Plus, if you live in a place with a long, freezing winter, your battery may already be weakened from months of hard work starting a frozen engine. Before the mercury climbs too high, you should do some quick tests to make sure your battery is in working order.

  • Look for cracks or bulges in the battery casing. If you find any, it is time to find a replacement.
  • Remove filler caps to check fluid levels in each cell.
  • Fill any low cells with distilled water, not tap water.
  • Clean the connections with a scouring pad and baking soda.

5. Check Your Air Filter

Cars that see a lot of miles on salt-covered, winterized streets or dirt and gravel roads usually have air filters that are absolutely clogged with debris. A dirty air filter tends to decrease an engine’s mileage, and on summer road trips, you need all the fuel efficiency you can get. Air filters are reasonably priced and relatively easy to remove and replace, so you might as well spare the expense of a new air filter every one or two years on the road.

6. Check Your Air Conditioning

While your car might not need a comfortable cabin environment to function, you probably need air conditioning to survive summer in your car.
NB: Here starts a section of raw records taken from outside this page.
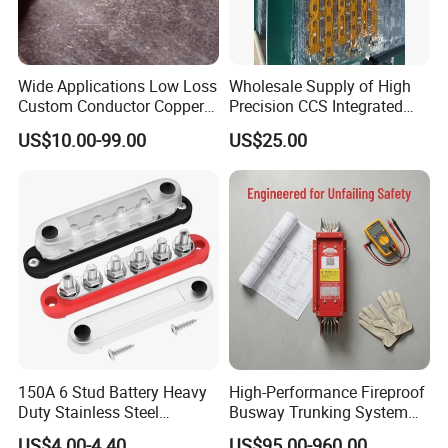
Wide Applications Low Loss
Wholesale Supply of High
Custom Conductor Copper
Precision CCS Integrated
Flat Busbar
Busbar
US$10.00-99.00
US$25.00
150A 6 Stud Battery Heavy
High-Performance Fireproof
Duty Stainless Steel
Busway Trunking System
Distribution Line Connector
for Low Voltage
FAQ:
US$4.00-4.40
US$95.00-960.00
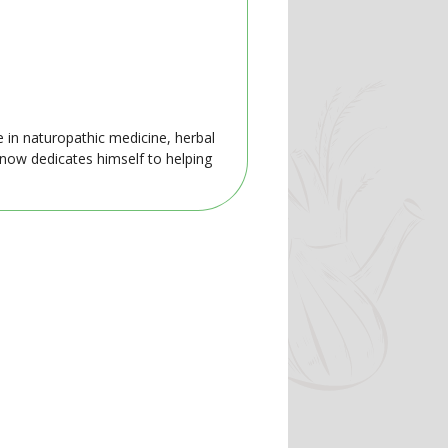
e in naturopathic medicine, herbal
 now dedicates himself to helping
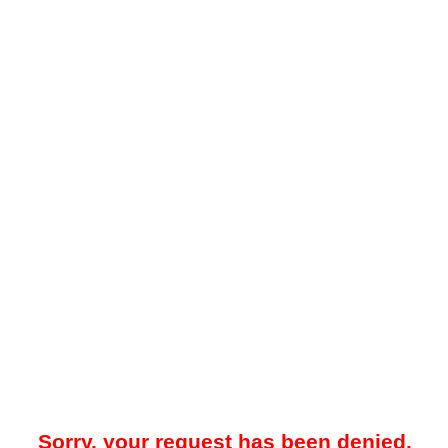
Sorry, your request has been denied.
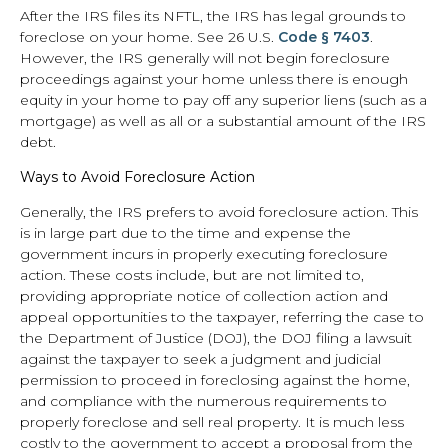
After the IRS files its NFTL, the IRS has legal grounds to
foreclose on your home. See 26 U.S.
Code § 7403
.
However, the IRS generally will not begin foreclosure
proceedings against your home unless there is enough
equity in your home to pay off any superior liens (such as a
mortgage) as well as all or a substantial amount of the IRS
debt.
Ways to Avoid Foreclosure Action
Generally, the IRS prefers to avoid foreclosure action. This
is in large part due to the time and expense the
government incurs in properly executing foreclosure
action. These costs include, but are not limited to,
providing appropriate notice of collection action and
appeal opportunities to the taxpayer, referring the case to
the Department of Justice (DOJ), the DOJ filing a lawsuit
against the taxpayer to seek a judgment and judicial
permission to proceed in foreclosing against the home,
and compliance with the numerous requirements to
properly foreclose and sell real property. It is much less
costly to the government to accept a proposal from the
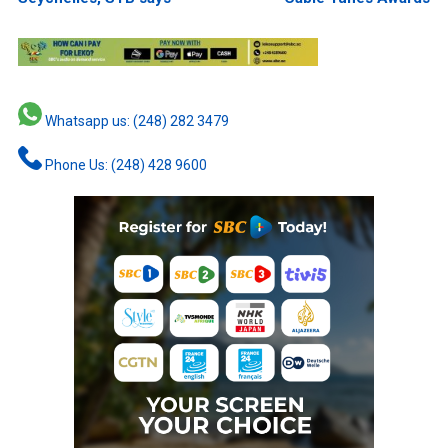
Whatsapp us: (248) 282 3479
Phone Us: (248) 428 9600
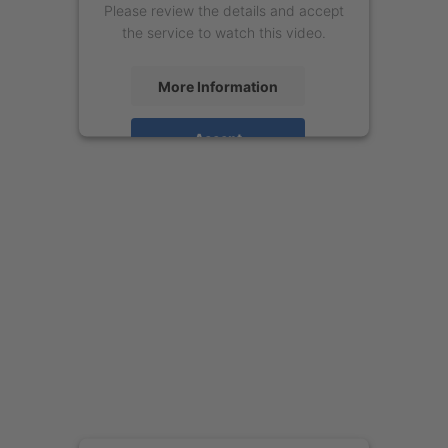
Please review the details and accept
the service to watch this video.
More Information
Accept
powered by
Usercentrics Consent
Management Platform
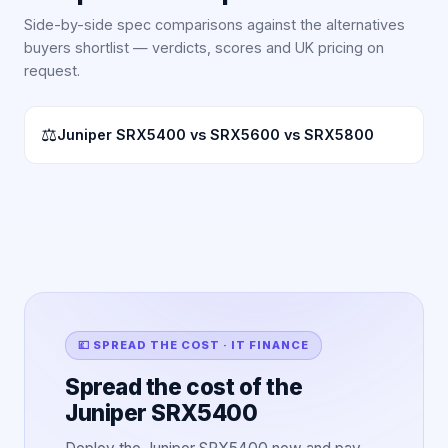
Side-by-side spec comparisons against the alternatives
buyers shortlist — verdicts, scores and UK pricing on
request.
⚖
Juniper SRX5400 vs SRX5600 vs SRX5800
💷 SPREAD THE COST · IT FINANCE
Spread the cost of the
Juniper SRX5400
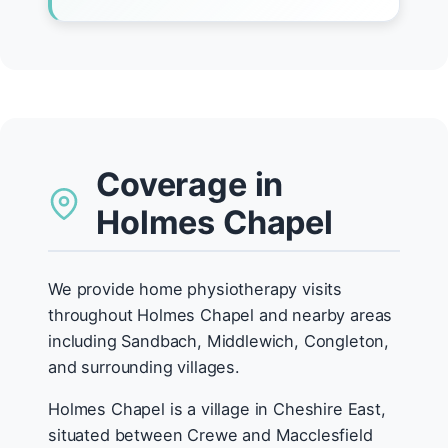
Coverage in
Holmes Chapel
We provide home physiotherapy visits
throughout Holmes Chapel and nearby areas
including Sandbach, Middlewich, Congleton,
and surrounding villages.
Holmes Chapel is a village in Cheshire East,
situated between Crewe and Macclesfield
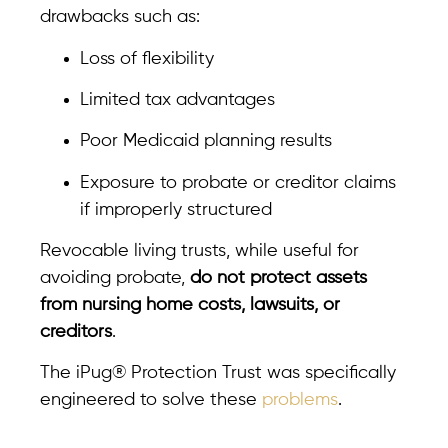
drawbacks such as:
Loss of flexibility
Limited tax advantages
Poor Medicaid planning results
Exposure to probate or creditor claims
if improperly structured
Revocable living trusts, while useful for
avoiding probate,
do not protect assets
from nursing home costs, lawsuits, or
creditors
.
The iPug® Protection Trust was specifically
engineered to solve these
problems
.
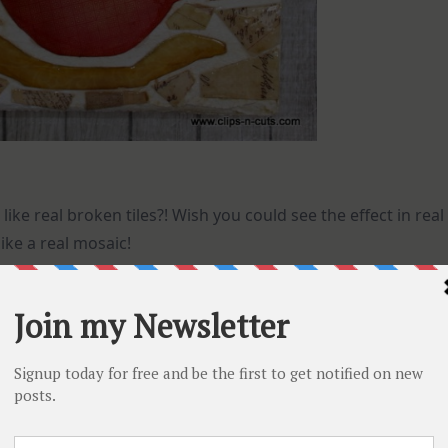
 like real broken tiles?! Wish you could see the effect in real
like a real mosaic!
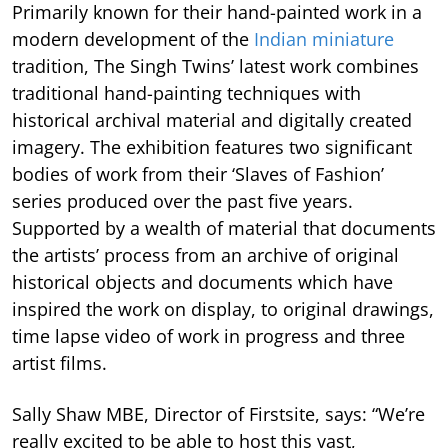
Primarily known for their hand-painted work in a
modern development of the
Indian miniature
tradition, The Singh Twins’ latest work combines
traditional hand-painting techniques with
historical archival material and digitally created
imagery. The exhibition features two significant
bodies of work from their ‘Slaves of Fashion’
series produced over the past five years.
Supported by a wealth of material that documents
the artists’ process from an archive of original
historical objects and documents which have
inspired the work on display, to original drawings,
time lapse video of work in progress and three
artist films.
Sally Shaw MBE, Director of Firstsite, says: “We’re
really excited to be able to host this vast,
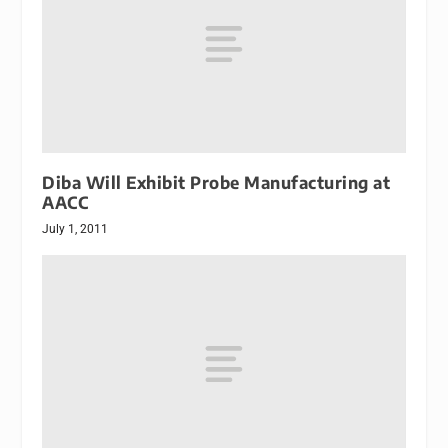
Diba Will Exhibit Probe Manufacturing at
AACC
July 1, 2011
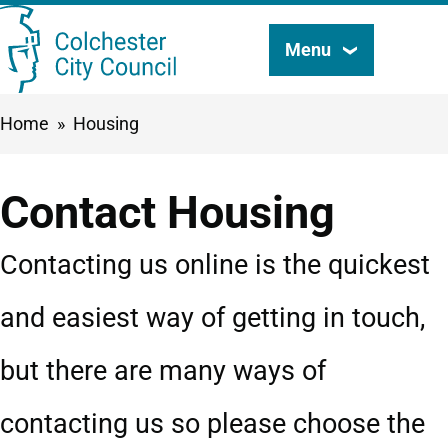
Skip
Menu
Search
to
this
main
Breadcrumbs
Home
Housing
content
site
Contact Housing
Contacting us online is the quickest
and easiest way of getting in touch,
but there are many ways of
contacting us so please choose the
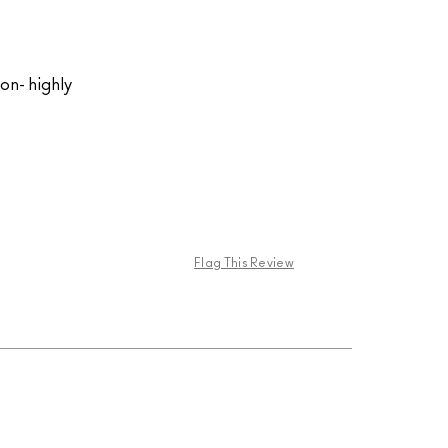
on- highly
Flag This Review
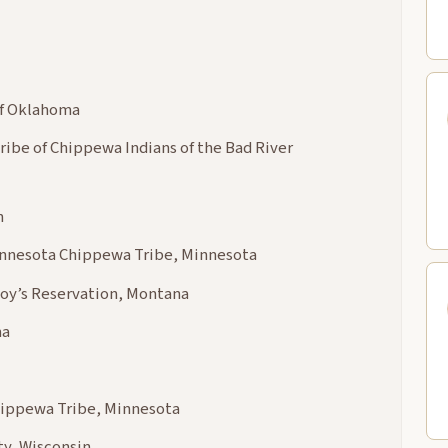
of Oklahoma
ribe of Chippewa Indians of the Bad River
n
Minnesota Chippewa Tribe, Minnesota
Boy’s Reservation, Montana
ma
hippewa Tribe, Minnesota
y, Wisconsin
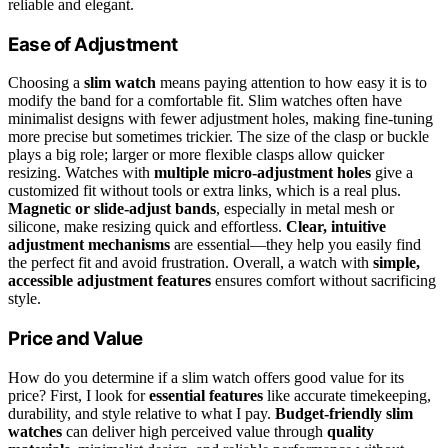
reliable and elegant.
Ease of Adjustment
Choosing a
slim watch
means paying attention to how easy it is to
modify the band for a comfortable fit. Slim watches often have
minimalist designs with fewer adjustment holes, making fine-tuning
more precise but sometimes trickier. The size of the clasp or buckle
plays a big role; larger or more flexible clasps allow quicker
resizing. Watches with
multiple micro-adjustment holes
give a
customized fit without tools or extra links, which is a real plus.
Magnetic or slide-adjust bands
, especially in metal mesh or
silicone, make resizing quick and effortless.
Clear, intuitive
adjustment mechanisms
are essential—they help you easily find
the perfect fit and avoid frustration. Overall, a watch with
simple,
accessible adjustment features
ensures comfort without sacrificing
style.
Price and Value
How do you determine if a slim watch offers good value for its
price? First, I look for
essential features
like accurate timekeeping,
durability, and style relative to what I pay.
Budget-friendly slim
watches
can deliver high perceived value through
quality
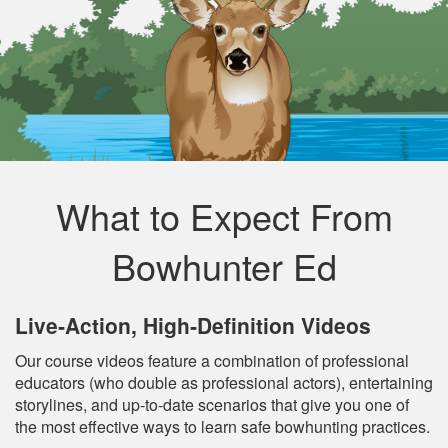
What to Expect From
Bowhunter Ed
Live‐Action, High‐Definition Videos
Our course videos feature a combination of professional
educators (who double as professional actors), entertaining
storylines, and up‐to‐date scenarios that give you one of
the most effective ways to learn safe bowhunting practices.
For reliable functioning, you should run your A/C for about 10 minutes every month to prevent the system from developing leaks or clogs. If your A/C stops cooling the cabin’s temperature, you probably need to add more refrigerant to the system; however, before you do this, you should check the line for any leaks that could be damaging the environment. After patching any cracks and refilling the Freon, you should stay cool throughout the summer heat.